*Aim of the task*
Decide whether each statement agrees with the passage on rape statistics below, answering yes or no and quoting the deciding words: 1. From 2010 to 2020 there were on average 12.1 proceedings per year against a woman for rape. 2. In 2010, five women were found guilty of rape. 3. The data on these proceedings goes back to years before 2010.

*Excerpted passage*
====

In fact, when using a consistent dataset over the period 2010 to 2020, Moore finds no evidence to suggest that there has been a substantial increase in the number of women accused of rape:
On average during the 10 year period, 2010 to 2020, there are 12.1 proceedings against a woman for rape per year. Of these, 5 per year were found guilty. The number of proceedings per year against women for rape in 2010 (before self-identification in the criminal justice system) was 12 and the number found guilty was 3. This count is entirely in line with the average for all the following years for which we have data.
Again, this leaves us with no reason to think that self-id in the criminal justice system is “artificially inflating” the number of women accused of rape.
[It is worth saying that any attempt to prove Sullivan’s case by comparing the data from before and after the Equality Act is going to face two fairly serious methodological challenges.
Data seems to only be available from 2010 onwards, which means that we only have one year of pre-Equality Act data to compare the later figures against.
People’s willingness to report rape has changed a lot over time, as has the police’s willingness to prosecute in different circumstances. To really test whether the 2010 Equality Act has changed how rape is recorded, you would need to find a way of controling for all these cultural/societal changes. (Or, at least, to control for any changes which coincide with the introduction of the Act in 2010/11.)]
Rape, a male crime
Underlying Sullivan’s argument is the idea that rape is a “male crime”, and that this is something we will lose sight of if we allow trans women who are accused of rape to be recorded as women in official statistics.

====

*Material supplied*
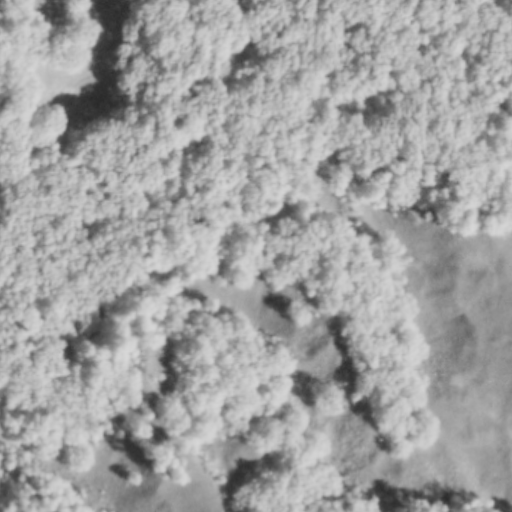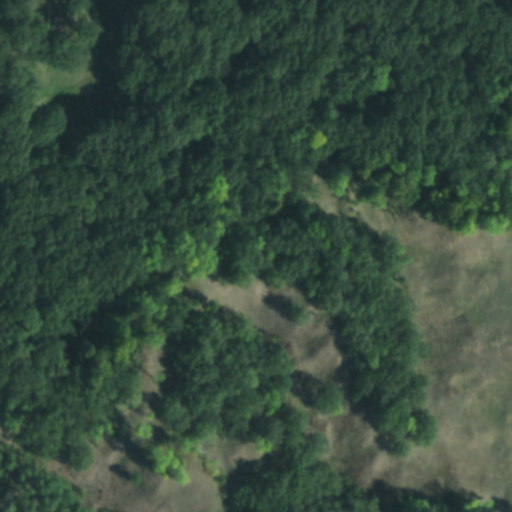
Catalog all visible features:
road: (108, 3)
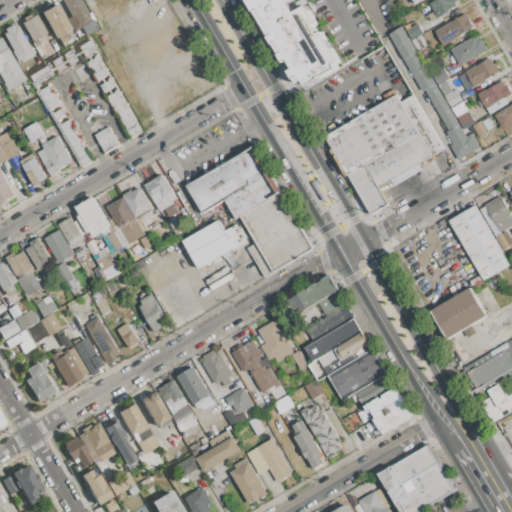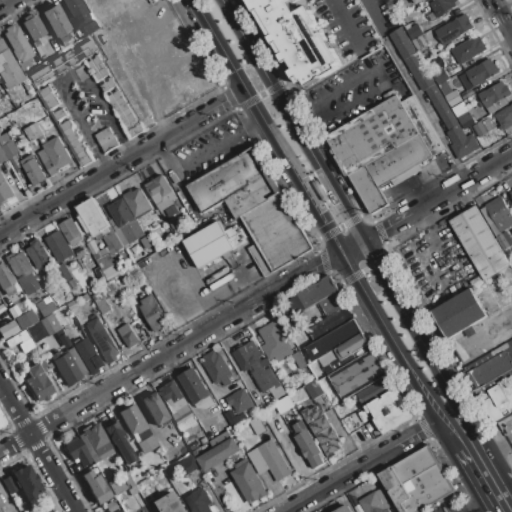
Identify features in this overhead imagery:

====

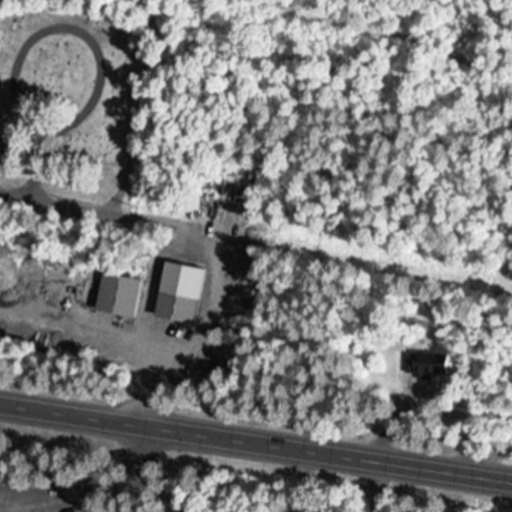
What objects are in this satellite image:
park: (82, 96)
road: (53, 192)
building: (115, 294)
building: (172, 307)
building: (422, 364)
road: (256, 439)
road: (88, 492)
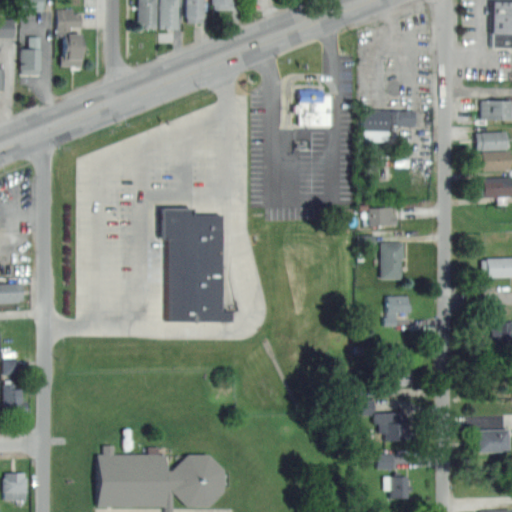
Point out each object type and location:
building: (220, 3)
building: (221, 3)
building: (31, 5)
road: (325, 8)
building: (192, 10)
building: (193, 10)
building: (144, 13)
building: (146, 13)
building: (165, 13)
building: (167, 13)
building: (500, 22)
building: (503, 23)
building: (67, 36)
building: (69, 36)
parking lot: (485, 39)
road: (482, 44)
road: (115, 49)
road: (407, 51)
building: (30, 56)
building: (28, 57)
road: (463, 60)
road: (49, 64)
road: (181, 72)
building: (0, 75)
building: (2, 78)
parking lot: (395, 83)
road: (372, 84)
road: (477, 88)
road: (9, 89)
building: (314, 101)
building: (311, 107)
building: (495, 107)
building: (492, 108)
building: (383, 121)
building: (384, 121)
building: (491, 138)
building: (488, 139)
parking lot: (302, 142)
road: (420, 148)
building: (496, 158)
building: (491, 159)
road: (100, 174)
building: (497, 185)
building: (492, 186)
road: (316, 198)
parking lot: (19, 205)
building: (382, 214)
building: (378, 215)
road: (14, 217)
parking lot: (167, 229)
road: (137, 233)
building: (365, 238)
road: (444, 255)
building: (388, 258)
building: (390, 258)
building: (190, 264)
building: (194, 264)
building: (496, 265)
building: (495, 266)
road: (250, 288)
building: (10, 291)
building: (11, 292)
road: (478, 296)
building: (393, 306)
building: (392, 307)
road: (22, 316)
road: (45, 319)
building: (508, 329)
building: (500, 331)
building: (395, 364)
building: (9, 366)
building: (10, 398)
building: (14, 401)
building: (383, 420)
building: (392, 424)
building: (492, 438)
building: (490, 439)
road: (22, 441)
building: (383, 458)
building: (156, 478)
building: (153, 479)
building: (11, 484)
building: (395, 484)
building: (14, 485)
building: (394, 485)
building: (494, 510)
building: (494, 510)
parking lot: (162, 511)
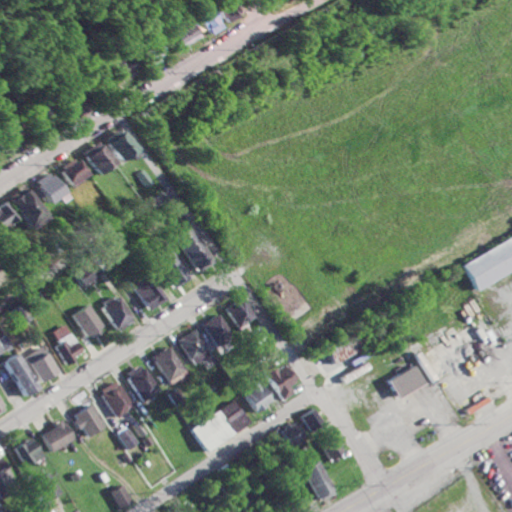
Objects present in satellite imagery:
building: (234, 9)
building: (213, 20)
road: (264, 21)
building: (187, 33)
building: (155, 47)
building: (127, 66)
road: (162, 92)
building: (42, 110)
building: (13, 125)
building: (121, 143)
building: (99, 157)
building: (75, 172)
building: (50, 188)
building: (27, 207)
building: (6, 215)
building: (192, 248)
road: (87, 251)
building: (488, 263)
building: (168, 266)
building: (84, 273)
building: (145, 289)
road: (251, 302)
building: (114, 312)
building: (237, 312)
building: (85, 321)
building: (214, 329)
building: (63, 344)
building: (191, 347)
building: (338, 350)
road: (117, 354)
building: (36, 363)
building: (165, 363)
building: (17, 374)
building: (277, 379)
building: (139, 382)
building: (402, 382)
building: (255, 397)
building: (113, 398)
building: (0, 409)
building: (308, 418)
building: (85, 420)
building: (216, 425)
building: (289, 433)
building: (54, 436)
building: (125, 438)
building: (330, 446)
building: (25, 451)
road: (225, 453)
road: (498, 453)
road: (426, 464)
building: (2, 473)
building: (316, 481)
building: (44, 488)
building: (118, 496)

====

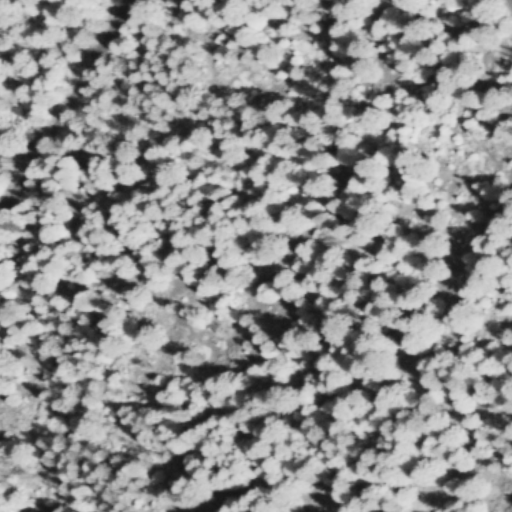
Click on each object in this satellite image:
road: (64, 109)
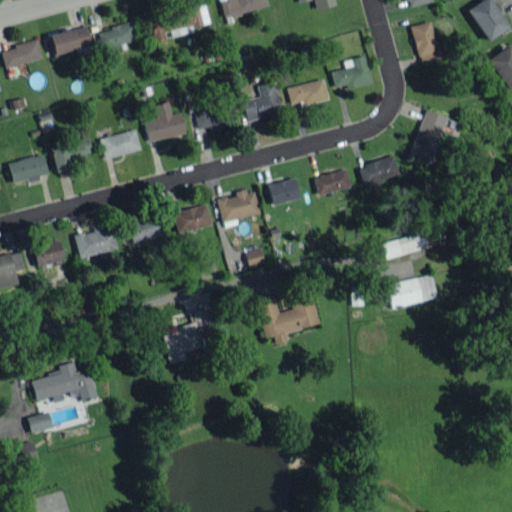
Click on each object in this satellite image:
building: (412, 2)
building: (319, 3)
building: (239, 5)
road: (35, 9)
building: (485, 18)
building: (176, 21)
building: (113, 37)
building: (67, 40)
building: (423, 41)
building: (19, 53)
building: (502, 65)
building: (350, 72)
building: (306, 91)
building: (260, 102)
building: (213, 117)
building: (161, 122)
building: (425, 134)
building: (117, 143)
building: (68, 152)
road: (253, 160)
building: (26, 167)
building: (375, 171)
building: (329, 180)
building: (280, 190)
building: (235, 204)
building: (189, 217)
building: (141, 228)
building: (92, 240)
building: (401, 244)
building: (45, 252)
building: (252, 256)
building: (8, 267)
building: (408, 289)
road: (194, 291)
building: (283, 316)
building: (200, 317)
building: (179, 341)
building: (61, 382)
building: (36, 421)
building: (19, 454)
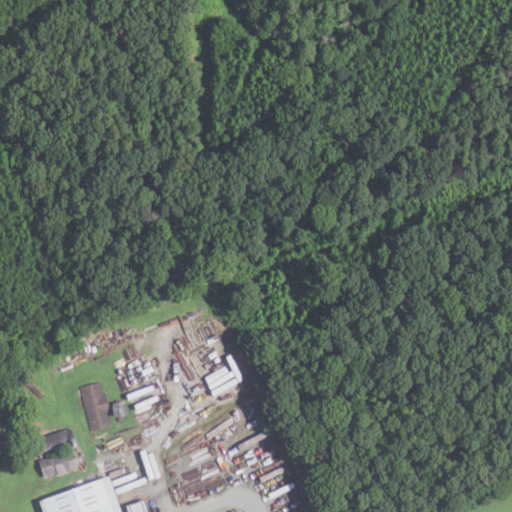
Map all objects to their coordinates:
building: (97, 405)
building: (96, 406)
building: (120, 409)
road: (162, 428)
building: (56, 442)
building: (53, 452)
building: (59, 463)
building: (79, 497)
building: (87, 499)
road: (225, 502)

====

*Output below*
1. Yes: "On average during the 10 year period, 2010 to 2020, there are 12.1 proceedings against a woman for rape per year."
2. No: "the number found guilty was 3."
3. No: "Data seems to only be available from 2010 onwards"